1. Get a cheap oil-free air compressor to seat your tires. Plus you can use it for many other projects around the house (car tires, light nailing, etc.) There are deals all the time at Harbor Freight, Home Depot, etc.

2. Get a cheap floor pump with Presta/Schrader head on it. I still use a $20 Zefal Sport-G I bought at Walmart many years ago when on vacation in Tahoe expecting it to break by the time I got back. But it has been rock solid and outlasted many other pumps I have thrown away. Gauge accuracy? Who cares? Just pump up the tires until the gauge reads a couple pounds higher than your target pressure (see #3)

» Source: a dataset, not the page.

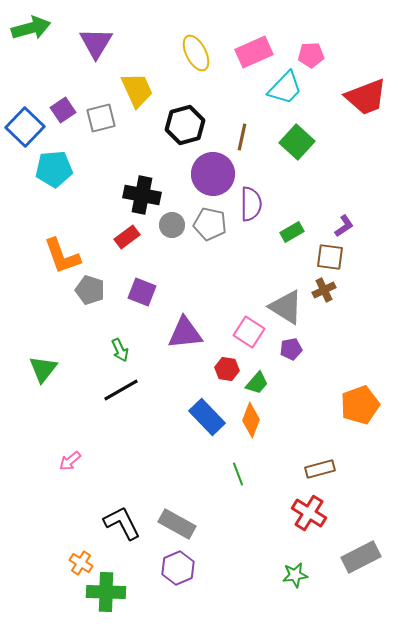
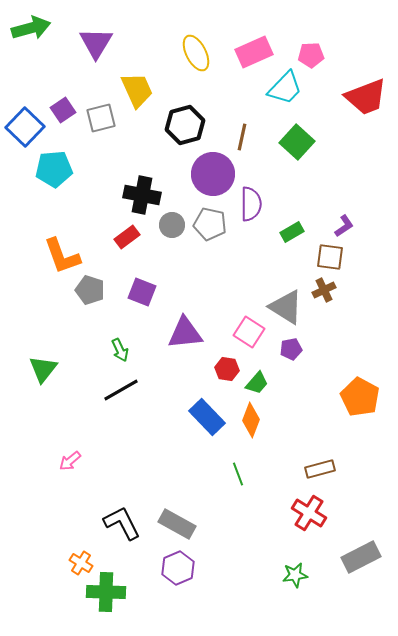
orange pentagon at (360, 405): moved 8 px up; rotated 24 degrees counterclockwise
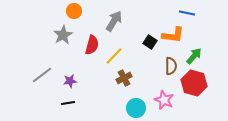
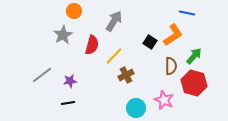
orange L-shape: rotated 40 degrees counterclockwise
brown cross: moved 2 px right, 3 px up
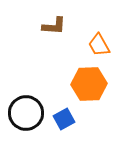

3. Get the Topeak D2 Smart Head handheld digital gauge as mentioned above ($25 if you shop around). It has a bleed button you can use while the head is on the valve (just hit the power button twice to enable) to drop the pressure exactly to the setting you want. It is small enough to carry in your bag on the trail if you are that curious to know about pressure. Plus I use it on my forks and shocks too. Very handy tool on its own.


----------



## unikid28 (Oct 11, 2017)

Correction: you don't hit the power button twice. Instead you press the "Tune" button after turning the unit on. This enables the display to automatically adjust while you let air out of the tire.


----------



## Jeff47 (Oct 3, 2020)

Great idea for the article, complete fail in execution. The #1 fat tire pump is rated to 220PSI? Where are the numbers on chamber volume, comparative # of pumps to fill, all the stuff talked about that would let a reader make a more informed decision based on their own needs?


----------